Relevance is a moving target. Your content can be relevant to different people at different times for different reasons—or not. Even at institutions that have undergone radical reinvention, the change doesn’t stop. As Will Rogers said, “Even if you’re on the right track, you’ll get run over if you just sit there.”

This is completely maddening. But that doesn’t make it less true.

In 2008, I was invited to an unusual celebration at the Tropenmuseum in Amsterdam. The museum’s director welcomed international guests—anthropologists, ethnographers, historians, designers—to celebrate the reinstallation of their whole museum. Every display and artifact had been reconfigured. But, he explained to us, we were not there to cut the ribbon and marvel at the finished product. We were there to critique the installation and to kick off its next transformation. The director said to us: “We are proud of the new installation that we share with you today. But we also know that this is day one of it becoming outdated.”

Like most ethnographic museums, the Tropenmuseum’s roots are complicated. It opened to the public in 1871 as a demonstration of the Netherlands’ colonial riches. It was a museum of conquest and exoticism. By the 1940s, the Dutch empire faded, and the museum morphed into a showcase of the world’s cultures from a Eurocentric point of view. Every twenty years following, the Tropenmuseum changed. In the 1960s and 1970s, they addressed worldwide social issues. In the 1980s and 1990s, they embraced multi-culturalism. By the time I showed up in 2008, they had taken a post-modern approach, grappling with the roles of Dutch and other white colonialists in the cultures and stories on display.

As someone with no experience in anthropology, I was fascinated by this whirlwind tour of trends and movements in the field. The Tropenmuseum was unapologetically working—at considerable expense—to ride the wave of relevance as societal and academic perceptions shifted over time.

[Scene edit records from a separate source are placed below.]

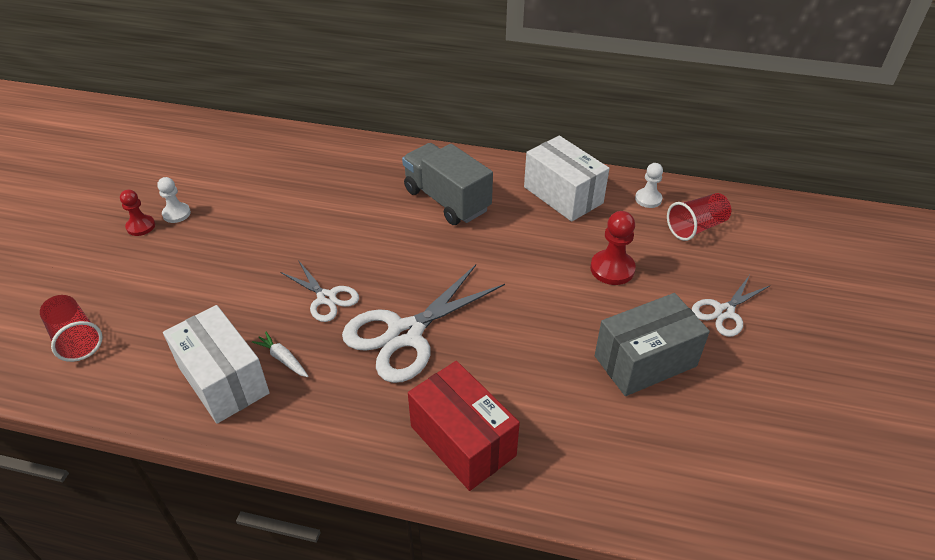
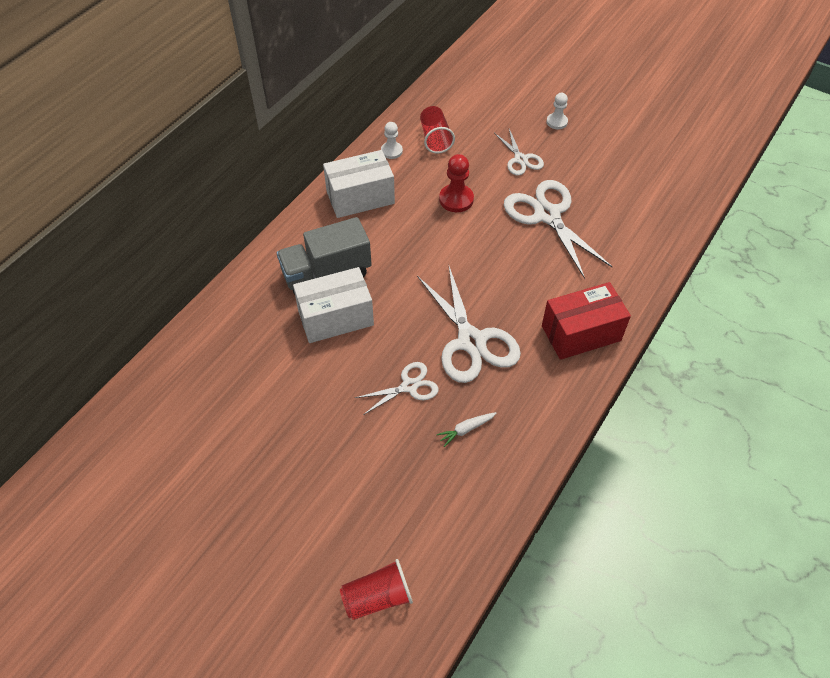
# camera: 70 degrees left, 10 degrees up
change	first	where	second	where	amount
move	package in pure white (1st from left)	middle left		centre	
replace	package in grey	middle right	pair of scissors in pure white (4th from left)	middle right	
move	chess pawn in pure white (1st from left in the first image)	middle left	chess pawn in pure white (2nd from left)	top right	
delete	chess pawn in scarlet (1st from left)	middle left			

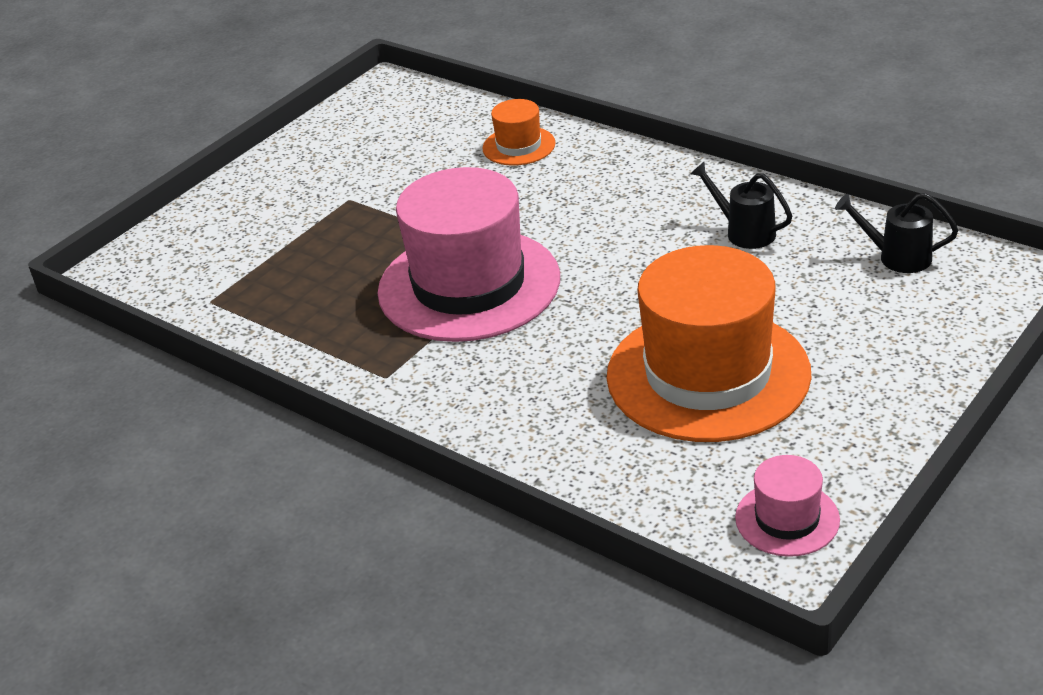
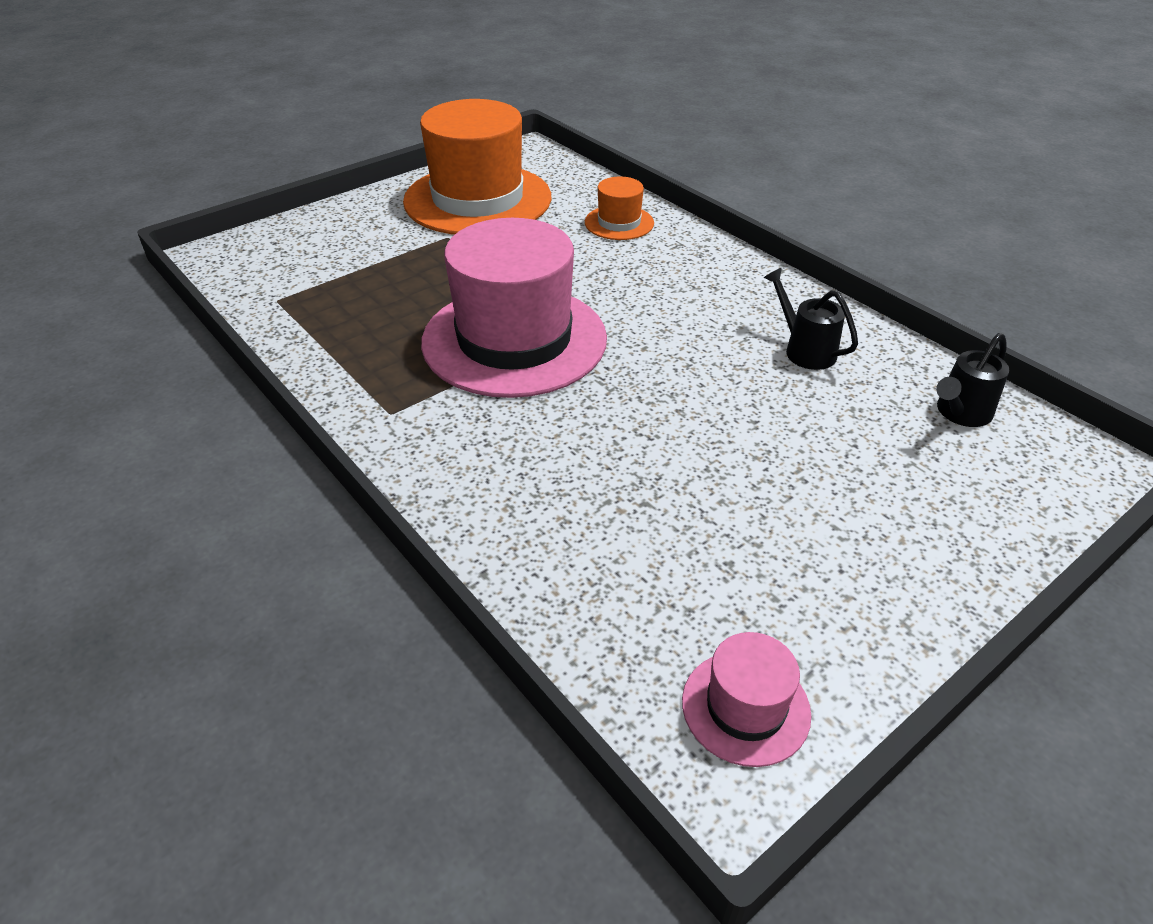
# camera: 10 degrees right, 5 degrees up
change	first	where	second	where	amount
move	top hat in bright orange (2nd from left in the first image)	middle right	top hat in bright orange (1st from left)	top centre	
rotate	watering can in black (2nd from left)	middle right		middle right	75 degrees counterclockwise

On the level of an institution, this movement is admirable. The Tropenmuseum, a venerable old museum, was committed to change that would make it relevant to modern times. They recommitted again and again.

Institutions seem to approach the shifting tides of relevance in three ways: they embrace them, they fight them, or they equivocate over them.

Institutions that embrace the challenges of relevance invest in their potential. They raise the money, garner the political will, and change as needed. Sometimes the changes hit the mark, and relevance surges. The institution shines for a new day, like the Silk Mill in Derby. Sometimes they miss, and hard-working changemakers end up exhausted and disheartened.

Institutions that fight against relevance ignore its potential impact on their work—sometimes to their peril. They stay obstinately, unapologetically unchanged, hoping their dedicated insiders will keep them going until the pendulum swings back in their direction. They may even be able to attract new supporters who appreciate permanence. They might survive. Or not.

But the institutions I worry most about are those that equivocate. Many institutions take a schizophrenic middle ground on relevance. They swing between issuing press releases about change while reassuring insiders that none of the good stuff will be impacted. They pat themselves on the back in the morning and go to bed fearful at night.

I don’t know about you, but I want to sleep well. So I try to know myself, to know our mission, and to be honest about our intentions in the face of change.